- [Excerpt]
Rupert Murdoch fired the first torpedo into Kevin Rudd's leadership last November when he said the Prime Minister should "focus on running Australia".
In just four words the media magnate punctured Rudd's pompous attempts to transform Australia into a "middle power" on the world stage.
"Kevin Rudd is delusional if he thinks Australia can lead the world or act as a bridge between the US and China," blared the Herald Sun following its wide-ranging interview with the former Australian.
Murdoch's analysis of the Rudd persona was spot-on. Rudd's demise at the hands of a red-headed political cobra will hurt his considerable ego.
But what will devastate the former Prime Minister to his core is the fact that he will no longer get to rub shoulders with Barack Obama and Hu Jintao within the powerful confines of the G20. Wayne Swan will occupy "his seat" at this weekend's G20 meeting - a signal that the new Prime Minister has her focus on domestic priorities.
Rudd's vainglorious attempt to forge an Asia-Pacific Community - which would have reduced other small countries like New Zealand and Singapore to mere feeder-nation status - ruffled the feathers of Asean's power-brokers who did not appreciate him spoiling their game. Especially after the considerable political capital they had spent getting big players like China to accept Australia and New Zealand into the East Asia Summit in the first place.
His ambitions were seriously pricked at last year's Apec meeting when influential business people from throughout the Asia Pacific gave his ambitions the thumbs down.
In the initial stages of his prime ministership he also displayed a tin ear as far as this country was concerned. Not one Australian Cabinet Minister made the trek to Auckland for the celebration of the 25th anniversary of closer economic relations between our two countries.
Yet Helen Clark and a who's-who of New Zealand's political elite: Cabinet ministers, Opposition worthies and the original CER architects were present.

- [Prompt 1]
Answer these questions about the commentary on Kevin Rudd, marking each answer with the same letter:
(a) Who will occupy Rudd's seat at this weekend's G20 meeting?
(b) At which meeting did business people from throughout the Asia Pacific give Rudd's ambitions the thumbs down?
(c) Which anniversary was celebrated in Auckland?
The text and the records come from different sources.

- [Exercise materials]
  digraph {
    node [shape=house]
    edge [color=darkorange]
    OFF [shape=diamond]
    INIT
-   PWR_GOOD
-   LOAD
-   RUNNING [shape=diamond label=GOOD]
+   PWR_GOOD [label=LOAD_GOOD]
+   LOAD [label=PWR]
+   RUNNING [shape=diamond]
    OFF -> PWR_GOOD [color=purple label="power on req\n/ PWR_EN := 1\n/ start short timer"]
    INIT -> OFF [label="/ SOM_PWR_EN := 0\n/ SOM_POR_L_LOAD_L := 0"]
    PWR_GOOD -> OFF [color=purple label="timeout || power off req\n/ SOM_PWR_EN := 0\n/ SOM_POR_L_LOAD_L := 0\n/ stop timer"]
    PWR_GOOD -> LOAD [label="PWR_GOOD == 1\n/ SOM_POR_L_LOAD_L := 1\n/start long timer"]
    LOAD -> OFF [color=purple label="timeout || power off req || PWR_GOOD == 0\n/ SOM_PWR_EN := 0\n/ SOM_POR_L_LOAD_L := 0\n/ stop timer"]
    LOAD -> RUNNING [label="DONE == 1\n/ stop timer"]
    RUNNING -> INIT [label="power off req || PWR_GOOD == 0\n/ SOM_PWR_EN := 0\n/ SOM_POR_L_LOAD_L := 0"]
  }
==
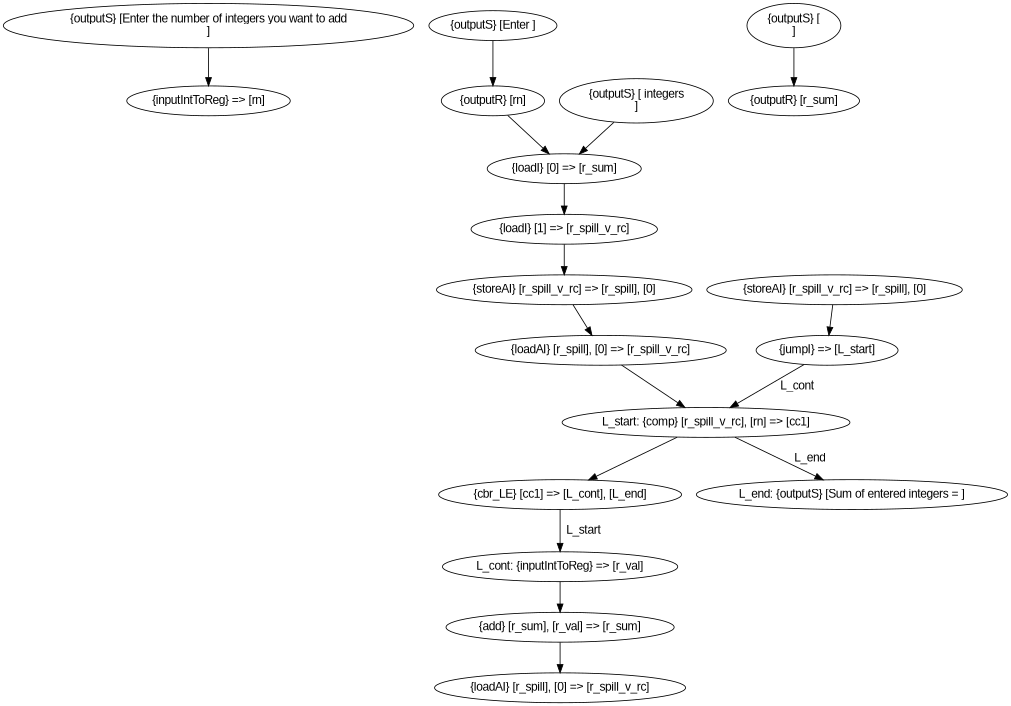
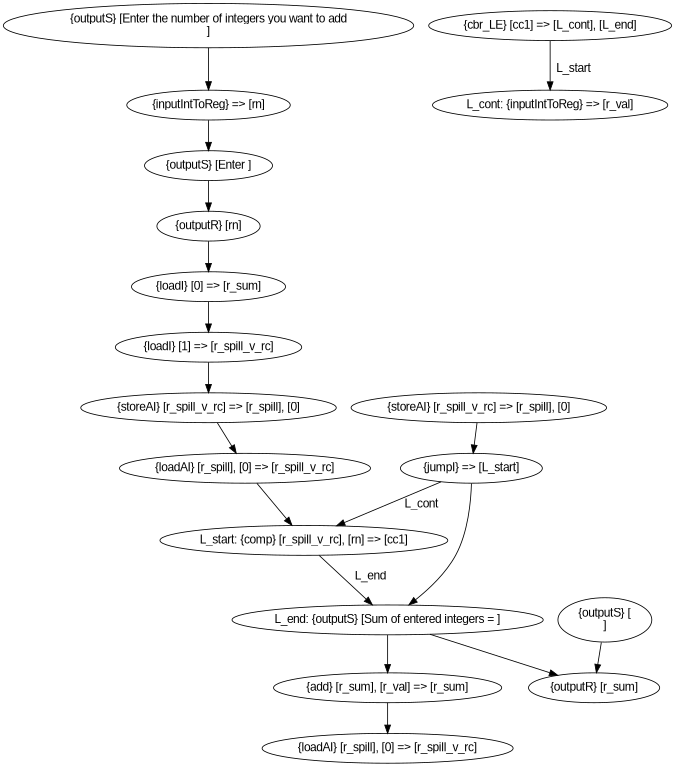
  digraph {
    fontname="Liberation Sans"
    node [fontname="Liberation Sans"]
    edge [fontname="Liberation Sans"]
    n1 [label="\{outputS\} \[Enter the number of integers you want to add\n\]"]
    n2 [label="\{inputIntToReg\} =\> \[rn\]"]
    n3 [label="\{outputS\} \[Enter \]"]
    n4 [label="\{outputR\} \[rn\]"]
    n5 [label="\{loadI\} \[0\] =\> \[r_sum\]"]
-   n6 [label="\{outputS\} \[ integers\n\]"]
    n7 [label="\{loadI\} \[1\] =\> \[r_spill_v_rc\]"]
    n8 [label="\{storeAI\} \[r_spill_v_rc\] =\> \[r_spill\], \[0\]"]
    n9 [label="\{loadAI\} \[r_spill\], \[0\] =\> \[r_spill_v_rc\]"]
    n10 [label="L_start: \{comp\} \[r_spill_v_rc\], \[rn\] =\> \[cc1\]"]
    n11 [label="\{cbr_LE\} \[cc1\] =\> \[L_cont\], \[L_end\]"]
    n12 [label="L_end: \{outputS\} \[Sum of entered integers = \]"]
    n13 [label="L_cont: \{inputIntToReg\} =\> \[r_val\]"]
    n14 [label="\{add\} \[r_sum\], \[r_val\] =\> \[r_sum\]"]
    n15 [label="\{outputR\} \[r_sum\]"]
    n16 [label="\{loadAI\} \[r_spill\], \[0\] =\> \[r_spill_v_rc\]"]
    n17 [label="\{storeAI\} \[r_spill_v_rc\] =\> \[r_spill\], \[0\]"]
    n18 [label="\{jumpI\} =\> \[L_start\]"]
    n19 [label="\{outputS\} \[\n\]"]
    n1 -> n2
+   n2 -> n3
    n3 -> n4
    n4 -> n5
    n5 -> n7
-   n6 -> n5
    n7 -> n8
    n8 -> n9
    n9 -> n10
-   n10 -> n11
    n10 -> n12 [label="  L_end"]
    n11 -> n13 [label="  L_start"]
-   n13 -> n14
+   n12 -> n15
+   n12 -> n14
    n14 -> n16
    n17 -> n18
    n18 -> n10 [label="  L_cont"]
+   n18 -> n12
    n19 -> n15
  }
---
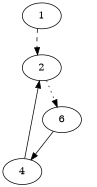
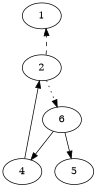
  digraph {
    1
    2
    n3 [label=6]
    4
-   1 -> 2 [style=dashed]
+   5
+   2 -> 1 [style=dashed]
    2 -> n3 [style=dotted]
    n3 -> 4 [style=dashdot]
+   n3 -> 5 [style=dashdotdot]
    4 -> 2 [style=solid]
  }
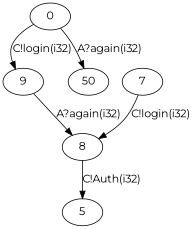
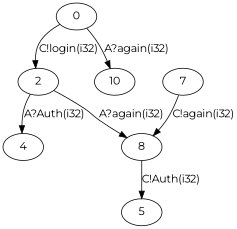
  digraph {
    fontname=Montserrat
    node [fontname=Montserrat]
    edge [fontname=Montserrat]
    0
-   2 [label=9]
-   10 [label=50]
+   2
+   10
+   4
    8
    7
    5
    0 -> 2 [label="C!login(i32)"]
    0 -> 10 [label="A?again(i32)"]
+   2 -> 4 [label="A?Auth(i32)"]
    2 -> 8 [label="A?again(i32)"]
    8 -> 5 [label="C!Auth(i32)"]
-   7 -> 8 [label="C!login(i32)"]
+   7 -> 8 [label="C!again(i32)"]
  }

- [Prompt 2] Report every line of the records that contains the string "Montserrat", with case counting.

- [Full solution 1]
(a) Wayne Swan
(b) Last year's Apec meeting
(c) The 25th anniversary of closer economic relations between the two countries

- [Full solution 2]
    fontname=Montserrat
    node [fontname=Montserrat]
    edge [fontname=Montserrat]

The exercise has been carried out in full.